Would England repeal the act? The House of Lords voted in favor of enforcing it, February, 1766. In the Commons, General Howard declared that if it were passed, rather than imbrue his hands in the blood of his countrymen, he would sheathe his sword in his own body. The House divided two to one against the repeal. The king said he was willing to modify, but not to repeal it. On the 13th Franklin was summoned to the bar. He showed why the colonies could not and would not pay the tax, and that, unless it were repealed, their affection for England, and the commerce depending thereon, would be lost. Would America pay a modified stamp duty?—he was asked; and bravely replied, "No: never: they will never submit to it." But could not a military force carry the act into effect?—"They cannot force a man to take stamps who chooses to do without them," was the answer. He added that the colonists thought it hard that a body in which they were not represented should make a merit of giving what was not its own but theirs.
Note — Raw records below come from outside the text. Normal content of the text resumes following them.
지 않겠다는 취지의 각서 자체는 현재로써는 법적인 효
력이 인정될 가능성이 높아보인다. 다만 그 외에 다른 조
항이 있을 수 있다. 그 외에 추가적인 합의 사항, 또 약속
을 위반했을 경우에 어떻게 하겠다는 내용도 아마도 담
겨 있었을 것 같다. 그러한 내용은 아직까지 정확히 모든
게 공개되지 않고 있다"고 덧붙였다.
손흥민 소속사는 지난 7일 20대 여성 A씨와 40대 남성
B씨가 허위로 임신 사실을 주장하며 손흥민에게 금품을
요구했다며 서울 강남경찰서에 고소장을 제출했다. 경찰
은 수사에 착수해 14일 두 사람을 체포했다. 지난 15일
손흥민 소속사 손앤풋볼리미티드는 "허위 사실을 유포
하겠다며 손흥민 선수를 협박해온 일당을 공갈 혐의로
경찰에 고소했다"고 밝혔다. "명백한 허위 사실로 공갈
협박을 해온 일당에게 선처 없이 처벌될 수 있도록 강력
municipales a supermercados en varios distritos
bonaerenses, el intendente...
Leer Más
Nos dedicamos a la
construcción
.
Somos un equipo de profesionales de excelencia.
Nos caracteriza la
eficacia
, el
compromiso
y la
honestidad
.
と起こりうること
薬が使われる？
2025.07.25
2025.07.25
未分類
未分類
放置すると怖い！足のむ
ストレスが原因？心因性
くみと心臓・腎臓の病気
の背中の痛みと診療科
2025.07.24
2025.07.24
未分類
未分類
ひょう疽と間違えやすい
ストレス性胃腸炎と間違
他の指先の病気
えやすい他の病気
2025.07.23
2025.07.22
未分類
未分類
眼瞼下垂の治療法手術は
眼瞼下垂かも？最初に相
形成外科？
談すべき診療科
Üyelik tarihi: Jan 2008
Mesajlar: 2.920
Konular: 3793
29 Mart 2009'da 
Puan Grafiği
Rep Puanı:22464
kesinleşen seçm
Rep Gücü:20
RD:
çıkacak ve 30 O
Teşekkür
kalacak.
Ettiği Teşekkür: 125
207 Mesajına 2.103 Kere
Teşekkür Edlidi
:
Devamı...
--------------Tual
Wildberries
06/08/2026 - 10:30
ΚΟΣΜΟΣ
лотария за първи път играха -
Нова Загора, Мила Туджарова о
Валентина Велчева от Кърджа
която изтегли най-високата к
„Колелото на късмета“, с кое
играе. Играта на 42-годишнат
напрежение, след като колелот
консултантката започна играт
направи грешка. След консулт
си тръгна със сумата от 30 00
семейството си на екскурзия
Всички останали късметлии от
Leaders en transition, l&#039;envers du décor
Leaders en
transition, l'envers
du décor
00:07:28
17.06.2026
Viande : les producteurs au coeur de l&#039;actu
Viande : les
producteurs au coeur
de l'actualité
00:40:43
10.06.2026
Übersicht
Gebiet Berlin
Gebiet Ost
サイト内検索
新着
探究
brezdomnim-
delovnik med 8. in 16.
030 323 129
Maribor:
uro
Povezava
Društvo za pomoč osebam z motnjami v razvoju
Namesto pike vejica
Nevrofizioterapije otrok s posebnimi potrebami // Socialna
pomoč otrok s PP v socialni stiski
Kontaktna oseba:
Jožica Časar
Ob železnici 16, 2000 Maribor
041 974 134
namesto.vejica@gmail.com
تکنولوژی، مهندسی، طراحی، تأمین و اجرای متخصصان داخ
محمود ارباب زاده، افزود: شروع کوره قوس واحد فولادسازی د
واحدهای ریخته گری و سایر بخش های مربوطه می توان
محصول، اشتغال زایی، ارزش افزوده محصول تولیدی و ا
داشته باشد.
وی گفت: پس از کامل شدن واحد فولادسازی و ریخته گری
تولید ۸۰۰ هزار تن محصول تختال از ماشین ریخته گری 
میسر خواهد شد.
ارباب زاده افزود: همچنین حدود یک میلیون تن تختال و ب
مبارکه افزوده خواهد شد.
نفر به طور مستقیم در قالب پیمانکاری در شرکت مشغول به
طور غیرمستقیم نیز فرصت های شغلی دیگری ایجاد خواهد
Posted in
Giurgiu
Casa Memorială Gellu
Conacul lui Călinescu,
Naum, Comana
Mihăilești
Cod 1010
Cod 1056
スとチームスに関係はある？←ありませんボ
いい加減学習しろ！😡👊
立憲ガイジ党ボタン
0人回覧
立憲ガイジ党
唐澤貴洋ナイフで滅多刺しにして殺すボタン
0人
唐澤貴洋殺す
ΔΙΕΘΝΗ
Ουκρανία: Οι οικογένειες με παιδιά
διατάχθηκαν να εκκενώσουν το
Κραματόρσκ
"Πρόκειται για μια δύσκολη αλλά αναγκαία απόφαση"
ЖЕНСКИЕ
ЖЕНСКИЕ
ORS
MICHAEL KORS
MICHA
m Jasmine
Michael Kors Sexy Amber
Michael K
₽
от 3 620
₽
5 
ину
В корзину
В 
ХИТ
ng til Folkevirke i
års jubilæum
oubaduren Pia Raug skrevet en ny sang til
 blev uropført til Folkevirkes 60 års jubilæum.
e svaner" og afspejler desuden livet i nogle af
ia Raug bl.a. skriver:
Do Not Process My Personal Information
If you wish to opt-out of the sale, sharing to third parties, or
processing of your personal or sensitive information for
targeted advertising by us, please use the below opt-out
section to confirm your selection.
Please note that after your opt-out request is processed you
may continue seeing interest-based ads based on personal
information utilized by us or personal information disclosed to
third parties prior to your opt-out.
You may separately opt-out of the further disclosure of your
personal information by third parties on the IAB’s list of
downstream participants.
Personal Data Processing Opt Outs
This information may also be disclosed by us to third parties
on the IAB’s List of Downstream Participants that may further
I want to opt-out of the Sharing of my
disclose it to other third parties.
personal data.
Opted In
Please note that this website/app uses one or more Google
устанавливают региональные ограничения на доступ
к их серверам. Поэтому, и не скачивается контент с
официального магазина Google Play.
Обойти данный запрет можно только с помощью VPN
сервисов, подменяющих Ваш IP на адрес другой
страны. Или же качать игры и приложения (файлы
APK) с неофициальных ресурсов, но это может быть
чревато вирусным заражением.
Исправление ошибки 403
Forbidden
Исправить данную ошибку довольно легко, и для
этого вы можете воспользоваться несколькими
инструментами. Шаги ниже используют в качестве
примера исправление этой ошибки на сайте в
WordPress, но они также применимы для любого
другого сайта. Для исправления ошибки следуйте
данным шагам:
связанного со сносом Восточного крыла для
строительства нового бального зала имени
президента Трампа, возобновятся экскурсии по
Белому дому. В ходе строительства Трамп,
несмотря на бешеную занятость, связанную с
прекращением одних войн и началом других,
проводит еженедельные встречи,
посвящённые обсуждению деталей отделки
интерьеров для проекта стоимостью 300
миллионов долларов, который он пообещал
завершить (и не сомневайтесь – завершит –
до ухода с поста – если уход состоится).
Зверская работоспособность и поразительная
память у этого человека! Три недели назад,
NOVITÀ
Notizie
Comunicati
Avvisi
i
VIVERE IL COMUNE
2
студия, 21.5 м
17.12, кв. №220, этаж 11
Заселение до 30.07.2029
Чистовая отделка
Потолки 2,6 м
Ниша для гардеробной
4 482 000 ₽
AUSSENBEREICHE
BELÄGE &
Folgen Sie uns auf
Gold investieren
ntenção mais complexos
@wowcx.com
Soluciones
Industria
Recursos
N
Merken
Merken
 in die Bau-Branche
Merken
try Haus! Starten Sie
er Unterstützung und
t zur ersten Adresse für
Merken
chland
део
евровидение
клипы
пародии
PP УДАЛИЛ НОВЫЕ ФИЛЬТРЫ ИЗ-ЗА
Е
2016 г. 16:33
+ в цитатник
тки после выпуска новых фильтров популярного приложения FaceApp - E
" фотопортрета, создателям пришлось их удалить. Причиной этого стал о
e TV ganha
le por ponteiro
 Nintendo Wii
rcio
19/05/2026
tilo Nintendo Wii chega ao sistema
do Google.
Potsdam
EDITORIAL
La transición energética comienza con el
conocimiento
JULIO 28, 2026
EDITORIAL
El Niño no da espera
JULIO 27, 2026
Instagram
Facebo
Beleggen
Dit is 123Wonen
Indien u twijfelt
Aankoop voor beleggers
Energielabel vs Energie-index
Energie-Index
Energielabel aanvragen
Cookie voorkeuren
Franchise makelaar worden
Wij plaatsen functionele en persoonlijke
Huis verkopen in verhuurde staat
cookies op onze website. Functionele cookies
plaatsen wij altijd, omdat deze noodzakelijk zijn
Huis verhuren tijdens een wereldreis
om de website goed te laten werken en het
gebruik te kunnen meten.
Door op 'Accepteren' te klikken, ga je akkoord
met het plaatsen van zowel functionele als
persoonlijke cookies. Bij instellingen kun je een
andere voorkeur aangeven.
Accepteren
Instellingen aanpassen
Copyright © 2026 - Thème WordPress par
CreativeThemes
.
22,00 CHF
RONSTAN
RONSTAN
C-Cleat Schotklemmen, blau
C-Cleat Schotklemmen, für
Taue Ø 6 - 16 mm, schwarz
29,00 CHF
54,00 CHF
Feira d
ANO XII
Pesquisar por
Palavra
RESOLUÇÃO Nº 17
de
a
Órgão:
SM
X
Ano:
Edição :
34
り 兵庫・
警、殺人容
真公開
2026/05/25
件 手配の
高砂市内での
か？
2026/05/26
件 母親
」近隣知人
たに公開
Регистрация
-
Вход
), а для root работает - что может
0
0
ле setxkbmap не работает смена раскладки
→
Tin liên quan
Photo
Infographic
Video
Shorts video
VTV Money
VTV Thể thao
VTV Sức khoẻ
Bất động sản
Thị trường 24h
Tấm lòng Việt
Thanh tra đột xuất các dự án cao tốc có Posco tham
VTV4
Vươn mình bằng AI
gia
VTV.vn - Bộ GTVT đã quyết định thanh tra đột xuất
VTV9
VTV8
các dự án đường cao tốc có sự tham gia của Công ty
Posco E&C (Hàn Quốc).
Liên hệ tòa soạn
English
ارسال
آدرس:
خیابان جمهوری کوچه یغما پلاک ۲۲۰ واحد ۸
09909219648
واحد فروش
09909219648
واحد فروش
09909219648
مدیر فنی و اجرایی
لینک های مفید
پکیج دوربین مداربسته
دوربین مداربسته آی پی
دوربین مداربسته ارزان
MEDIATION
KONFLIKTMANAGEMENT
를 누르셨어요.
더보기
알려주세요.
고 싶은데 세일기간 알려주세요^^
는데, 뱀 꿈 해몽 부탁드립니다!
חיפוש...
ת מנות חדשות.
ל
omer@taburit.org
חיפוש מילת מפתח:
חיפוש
He affirmed a difference between internal and external taxation, because the former could not be evaded, whereas articles of consumption, on which the duty formed part of the price, could be dispensed with at will. "But what if necessaries of life should be taxed?" asked Grenville, thinking he had Franklin on the hip. But the American sage crushingly replied, "I do not know a single article imported into the colonies but what they can either do without it, or make it for themselves."

In the final debates, Pitt, called on to say whether, should total repeal be granted, in compliance with American menaces of resistance, the consequence would not be the overthrow of British authority in America, gave his voice for repeal as a right. Grenville, on the other hand, thought that America should learn that "prayers are not to be brought to Caesar through riot and sedition." The vote for repeal, and against modified enforcement, was two hundred and seventy-five to one hundred and sixty-seven. The dissenting members of the Lords signed a protest, because, should they assent to the repeal merely because it had passed the lower house, "we in effect vote ourselves useless." This suggests the "Je ne vois pas la necessite" of the French epigrammatist. The Lords took themselves too seriously. Meanwhile, Bow bells were rung, Pitt was cheered, and flags flew; the news was sent to America in fast packets, and the rejoicing in the colonies was great. Prisoners for debt were set free, there were illuminations and bonfires, and honor was paid to Pitt, Camden, Barre, and to the king, who was eating his heart with vexation fit having been compelled to assent to what he called "the fatal repeal."

The British government, while repealing the law, had yet affirmed its sovereign authority over the colonies. The colonies, on the other hand, were inclined to confirm their present advantage and take a step still further in advance. They would not be taxed without representation; why should they submit to any legislation whatever without representation? What right had England to enforce the Navigation Acts? The more the general situation was contemplated and discussed, the plainer to all did it appear that union was indispensable. The governors of most of the colonies were directing a treacherous attack against the charters; but bold students of the drift of things were foreseeing a time when charters might be superseded by independence. Patriots everywhere were keenly on the watch for any symptoms of a design on Parliament's part to raise a revenue from America. The presence and quartering of English soldiers in the colonies was regarded as not only a burden, but an insinuation. It was moreover a constant occasion of disturbance; for there was no love lost between the people and the soldiers. But, that there was no disposition on the people's part to pick quarrels or to borrow trouble, was evident from their voluntarily passing resolutions for the reimbursement of persons, like Hutchinson, who had suffered loss from the riots. If England would treat them like reasonable creatures, they were more than willing to meet her half way. It is probable that but for the royal governors, England and America might have arrived at an amicable understanding; yet, in the ultimate interests of both countries, it was better that the evil counselors of the day should prevail.